__Textauszug__
⟨

01.09.2010

Hilfe, ich muss erziehen!

Lehrkräfte, die sich in den nächsten Monaten wieder mit kaum noch lesbaren Handschriften abquälen, wissen, wie schwierig es geworden ist, jungen Menschen in einer Gesellschaft wie der unseren noch Fachwissen zu vermitteln, geschweige denn Werte. Genau das führt dazu, dass viele Schulabgänger zwar genügend Angebote für eine Ausbildung finden, dafür aber nicht die Voraussetzungen mitbringen, sie dann auch zu bekommen. In Deutschland ist wie aus einem Bericht der Bundesregierung hervorgeht jeder zweite Schulabgänger nicht fit genug für einen Ausbildungsplatz und braucht vorher noch eine spezielle Förderung.

Betriebe schlagen Alarm

Andererseits suchen gerade Handwerksbetriebe händeringend nach jungen Menschen, die sich als Lehrlinge ausbilden lassen und finden keine. Auch in unserer Region bleiben Stellen unbesetzt. Wie der deutsche Handelskammer-Präsident sagt, ist ein Grund dafür, dass zwanzig Prozent der Schulabgänger „nur unzureichend lesen, schreiben und rechnen" können. Wobei er von Jugendlichen spricht, die ihre Schulbildung regulär abgeschlossen haben. Doch eine immer größer werdende Zahl kommt nicht einmal so weit, sondern bricht die Schule vorzeitig ab oder beginnt überhaupt keine Ausbildung. Hinzu kommt, dass die geburtenschwachen Schulabgängerjahrgänge erst noch kommen.  Wenn man Betriebe danach fragt, warum sie, trotz des großen Mangels an Bewerbern, interessierte Jugendliche oft dennoch nicht als Lehrlinge nehmen, wird als Hauptgrund meist „mangelndes Leistungsvermögen und die unzureichende schulische Qualifikation der Bewerber" genannt. Akute Nachwuchsprobleme gibt es bereits in verschiedenen Handwerksberufen, bei Hydraulikern, Metzgern, Tischlern und Elektrikern, aber auch in der Gastronomie und im Lebensmittelhandel. Wer sich fragt, wie es zu dieser Situation kommen konnte, wird nach den Gründen vielleicht gar nicht lange suchen müssen. Viele Eltern sind verunsichert und wissen nicht, wie sie sich ihren Kindern gegenüber verhalten sollen, was oft dazu führt, dass Erziehung erst gar nicht mehr stattfindet.  Nicht selten werden Eltern auch von falschen Ratgebern in die Irre geführt, bis das Erziehungskonzept am Ende völlig scheitert und die Kinder schließlich beginnen, die Eltern zu „erziehen"! Doch was heißt erziehen? Wie kann Erziehung heute überhaupt noch gelingen? Und vor allem wo lassen sich verlässliche Regeln finden, auf die jede Mutter und jeder Vater, unabhängig von pädagogischen Modeerscheinungen und sogenannten „neuesten psychologischen Erkenntnissen", bauen können?  Gibt es solche verlässlichen Regeln noch? Ja, es gibt sie! Und es sind gar nicht so viele, auf die es in der Erziehung wirklich ankommt.

⟩

__Datensatzauszug__
⟨

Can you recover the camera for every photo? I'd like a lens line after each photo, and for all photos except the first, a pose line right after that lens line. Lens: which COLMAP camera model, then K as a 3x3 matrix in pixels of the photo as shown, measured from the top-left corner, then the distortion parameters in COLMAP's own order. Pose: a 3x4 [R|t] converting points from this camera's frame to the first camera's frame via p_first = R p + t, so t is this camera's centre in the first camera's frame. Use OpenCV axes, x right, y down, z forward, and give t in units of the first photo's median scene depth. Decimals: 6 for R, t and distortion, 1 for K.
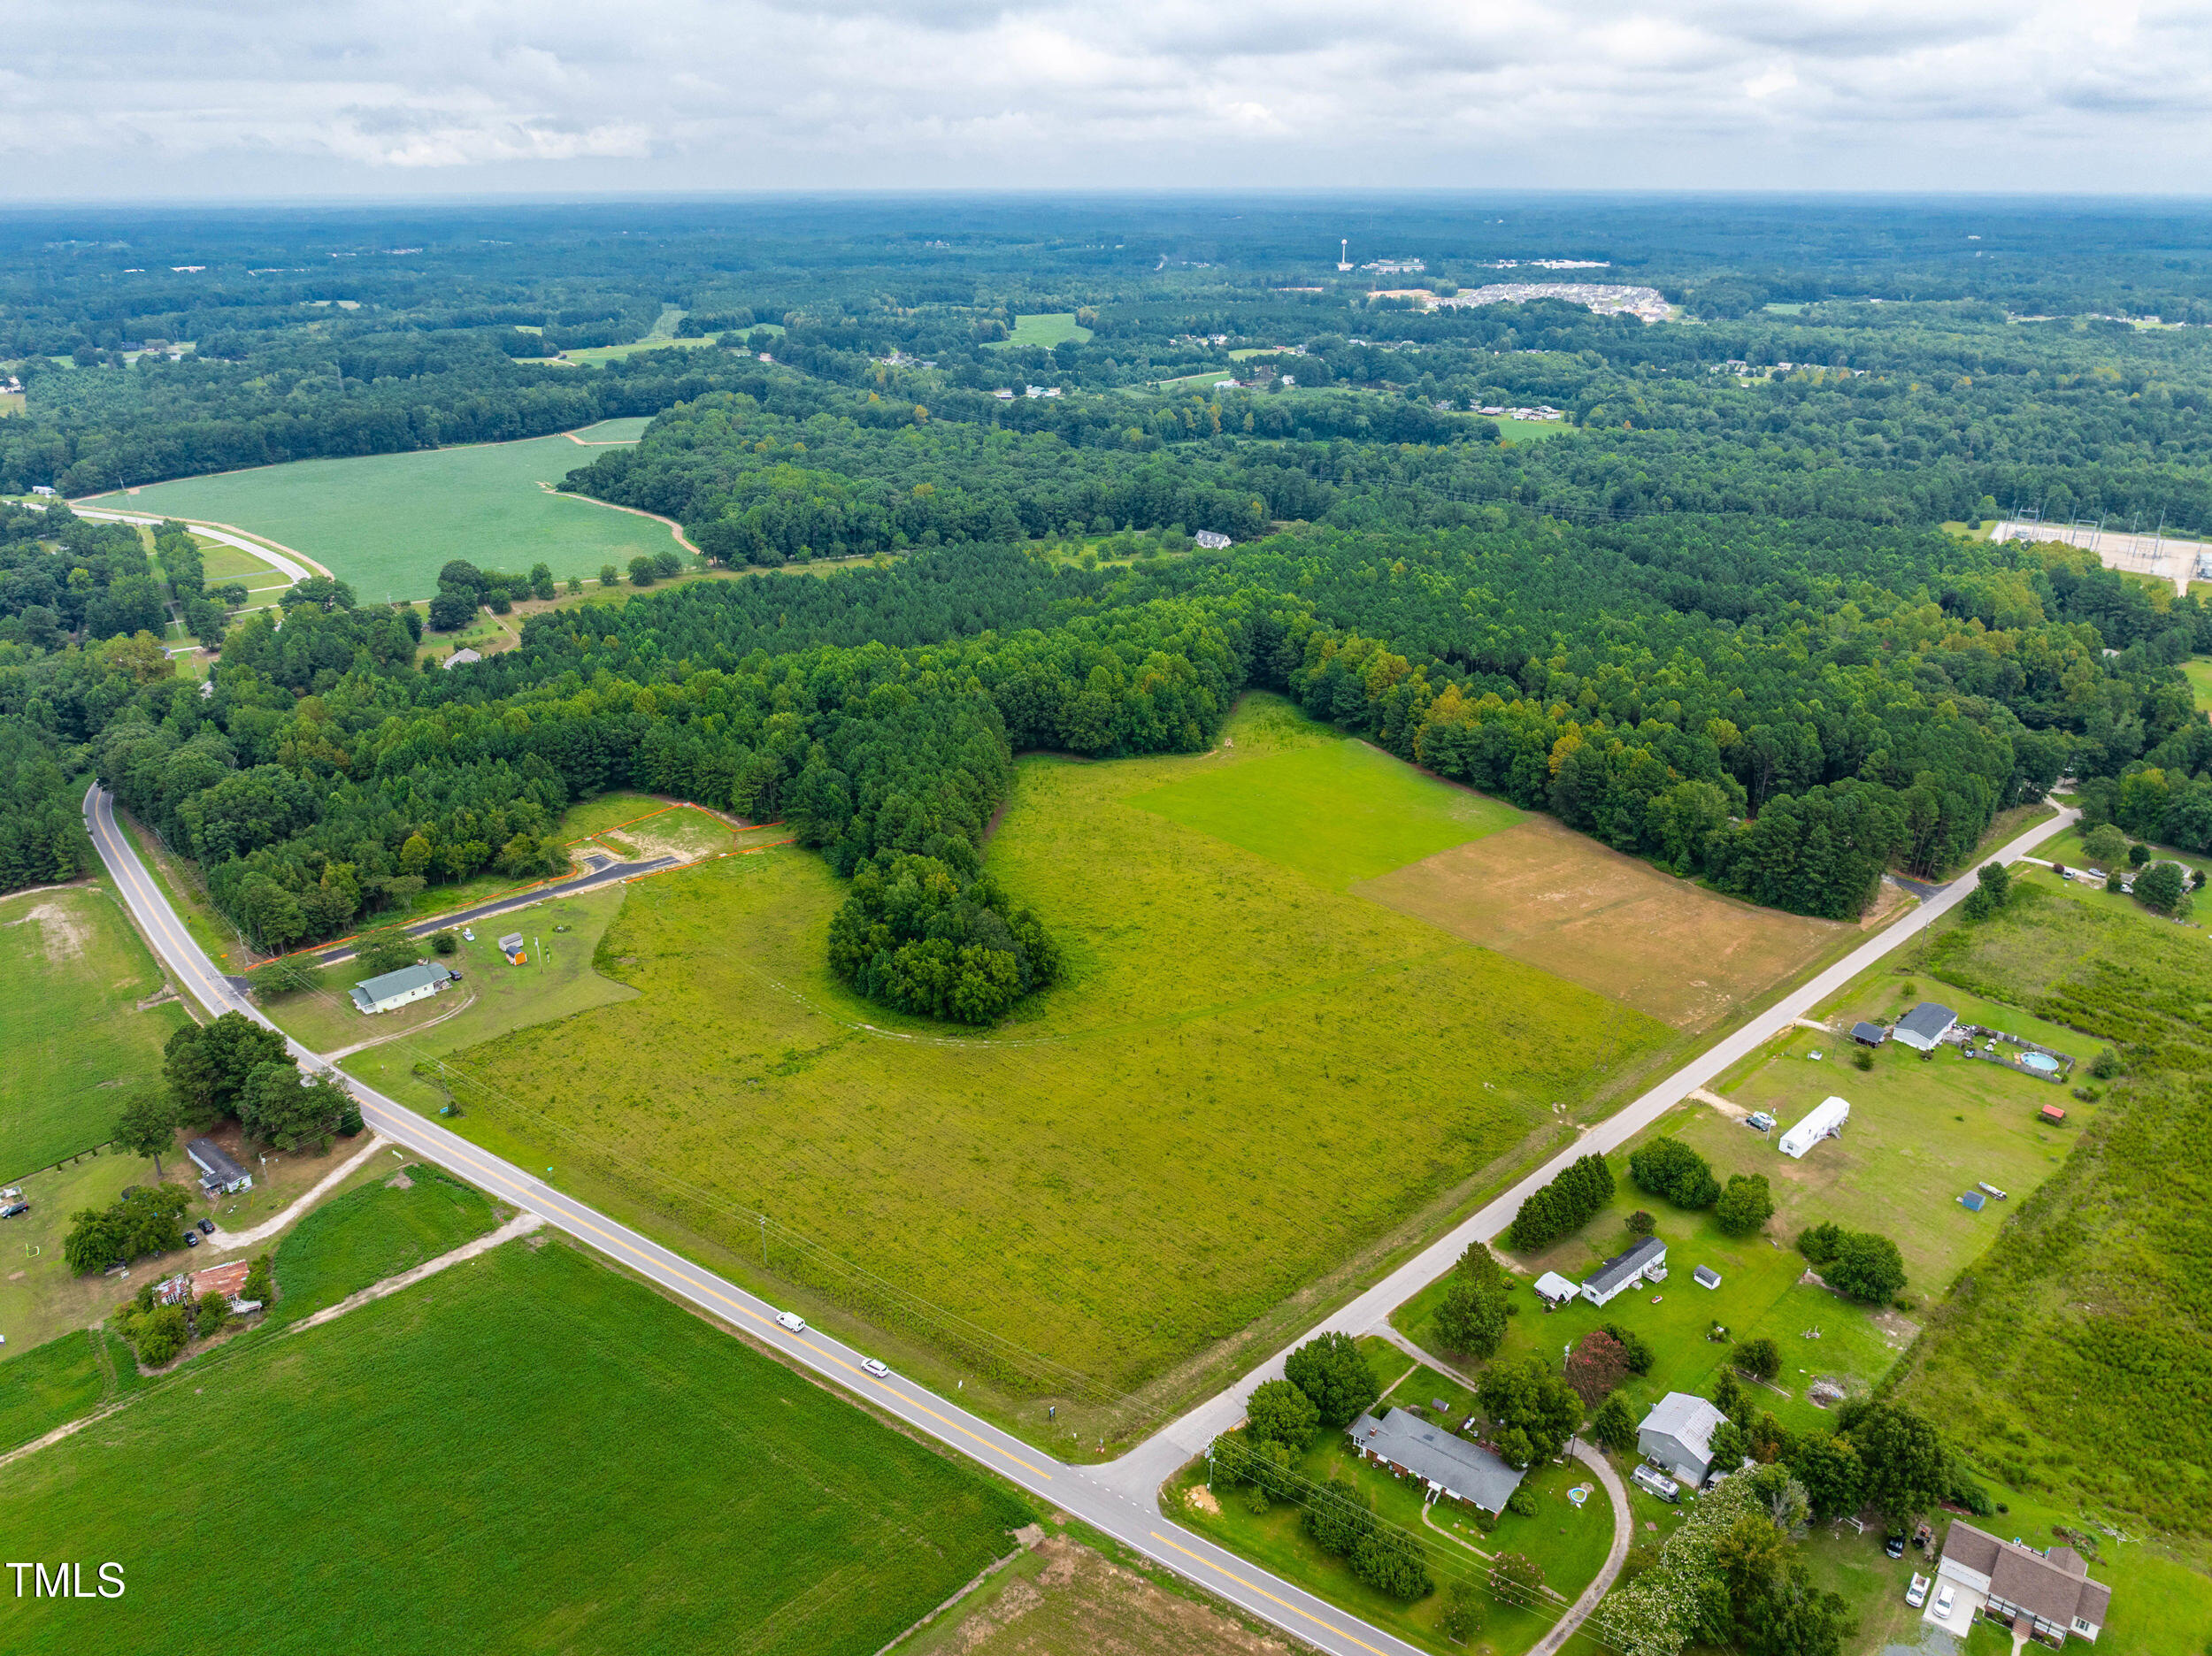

⟩

__Aufgabenstellung__
Erläutern Sie anhand des Textauszugs zur Erziehung und Ausbildungsreife, weshalb Betriebe interessierte Jugendliche trotz des großen Bewerbermangels oft nicht als Lehrlinge nehmen.

__Bearbeitete Aufgabe__
Nach Auskunft der Betriebe liegt dies meist am mangelnden Leistungsvermögen und an der unzureichenden schulischen Qualifikation der Bewerber.